Jose Garcia Villa, Carlos Bulosan, Filibusterismo, Nick Joaquin, Florante
The indigenous literature of the Philippines developed primarily in the oral tradition in poetic and narrative forms. Epic poems, legends, proverbs, songs, and riddles were passed from generation to generation through oral recitation and incantation in the various languages and dialects of the islands. The epics were the most complex of these early literary forms. Most of the major tribal groups developed an original epic that was chanted in episodic segments during a variety of social rituals. One common theme of the epics is a hero who is aided by benevolent spirits. The epics that have survived are important records of the ancient customs of tribal society before the arrival of Islam and Christianity.
After the arrival of the Spanish, Catholic missionaries employed indigenous peoples as translators, creating a bilingual class known as ladinos. These individuals, notably poet-translator Gaspar Aquino de Belen, produced devotional poetry written in the Roman script, primarily in the Tagalog language. Later, the Spanish ballad of chivalry, the corridor, provided a model for secular (nonreligious) literature. Verse narratives, or komedya, were performed in the regional languages for the illiterate majority. They were also written in the Roman alphabet in the principal languages and widely circulated.
Francisco “Balagtas” Baltazar, generally considered the first major Filipino poet, wrote poems in Tagalog. His best-known work, Florante at Laura (Florante and Laura), probably written between 1835 and 1842, is an epic poem that subversively criticizes Spanish tyranny. This poem inspired a generation of young Filipino writers of the new educated class, or ilustrados, who used their literary talents to call for political and social reform under the colonial system. These writers, most notably Jose Rizal, produced a small but high-quality body of Philippine literature in Spanish. Rizal’s novel Noli Me Tangere (Touch Me Not), published in 1886, and its sequel, El Filibusterismo (The Subversive), published in 1891, helped to shape a new, nationalist identity during the last years of the 19th century.

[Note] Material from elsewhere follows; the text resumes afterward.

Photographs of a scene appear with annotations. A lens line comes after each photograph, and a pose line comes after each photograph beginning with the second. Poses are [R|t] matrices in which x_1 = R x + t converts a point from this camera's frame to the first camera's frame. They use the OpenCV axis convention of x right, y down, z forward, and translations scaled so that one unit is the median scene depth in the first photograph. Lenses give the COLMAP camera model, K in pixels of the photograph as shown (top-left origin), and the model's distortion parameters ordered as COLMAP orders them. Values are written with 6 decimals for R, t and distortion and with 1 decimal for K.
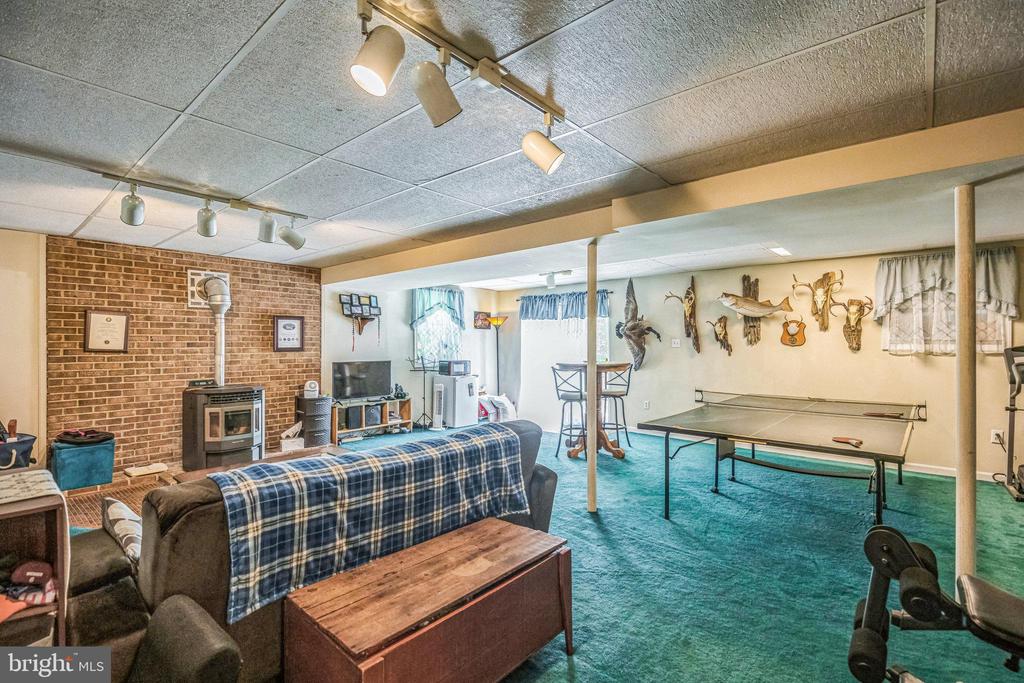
lens RADIAL K [[465.9, 0, 507.9], [0, 465.9, 343.9], [0, 0, 1]] dist [0.000772, -0.000012]
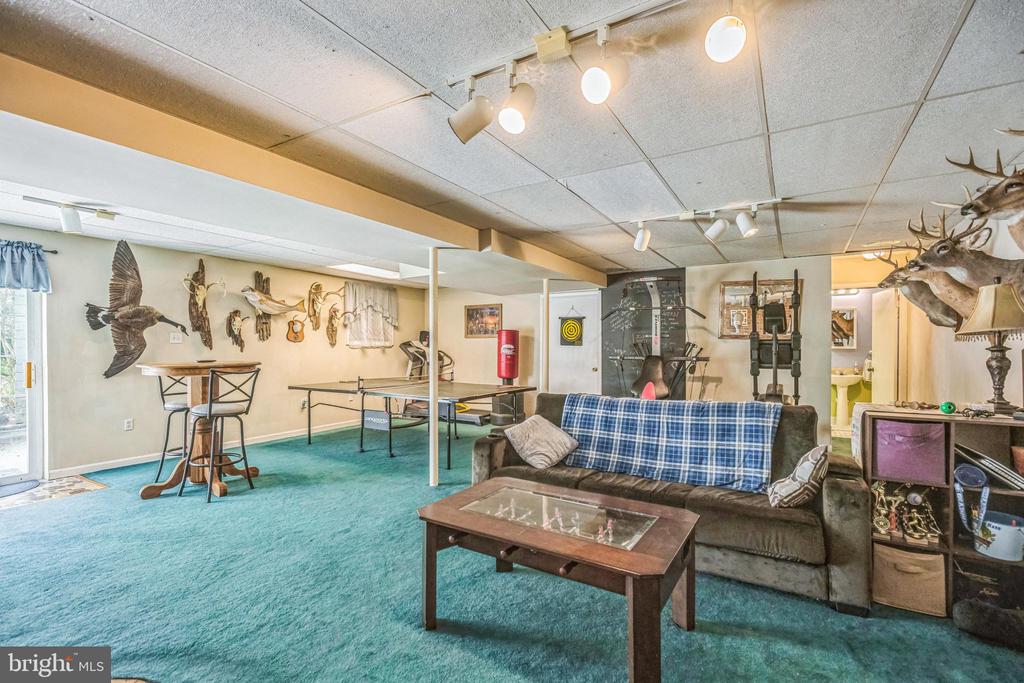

The transfer of the Philippines to United States control in 1898 resulted in a dramatic increase in literacy and, consequently, literary production. A variety of new literary journals began to be published. English-language Filipino novels, short stories, and poems were first published in book form in the 1920s. Many Filipino authors have had distinguished writing careers. Their works typically explore the Filipino cultural identity in the context of social and political issues. Filipino authors often write in more than one literary form and in more than one language. Major English-language works include Winds of April (1940) and The Bamboo Dancers (1959) by N. V. M. Gonzalez; Many Voices (1939) and Have Come, Am Here (1942) by Jose Garcia Villa; You Lovely People (1955) and Scent of Apples and Other Stories (1980) by Bienvenido N. Santos; The Laughter of My Father (1944) and America Is in the Heart (1946) by Carlos Bulosan; Bitter Country and Other Stories (1970) by Rosca Ninotchka; The Woman Who Had Two Navels (1972) and A Question of Heroes (1977) by Nick Joaquin; The God Stealer and Other Stories (1968) and Tree (1978) by Francisco Sionil Jose; A Question of Identity (1973) by Carmen Guerrero Nakpil; and His Native Coast (1979) by Edith L. Tiempo.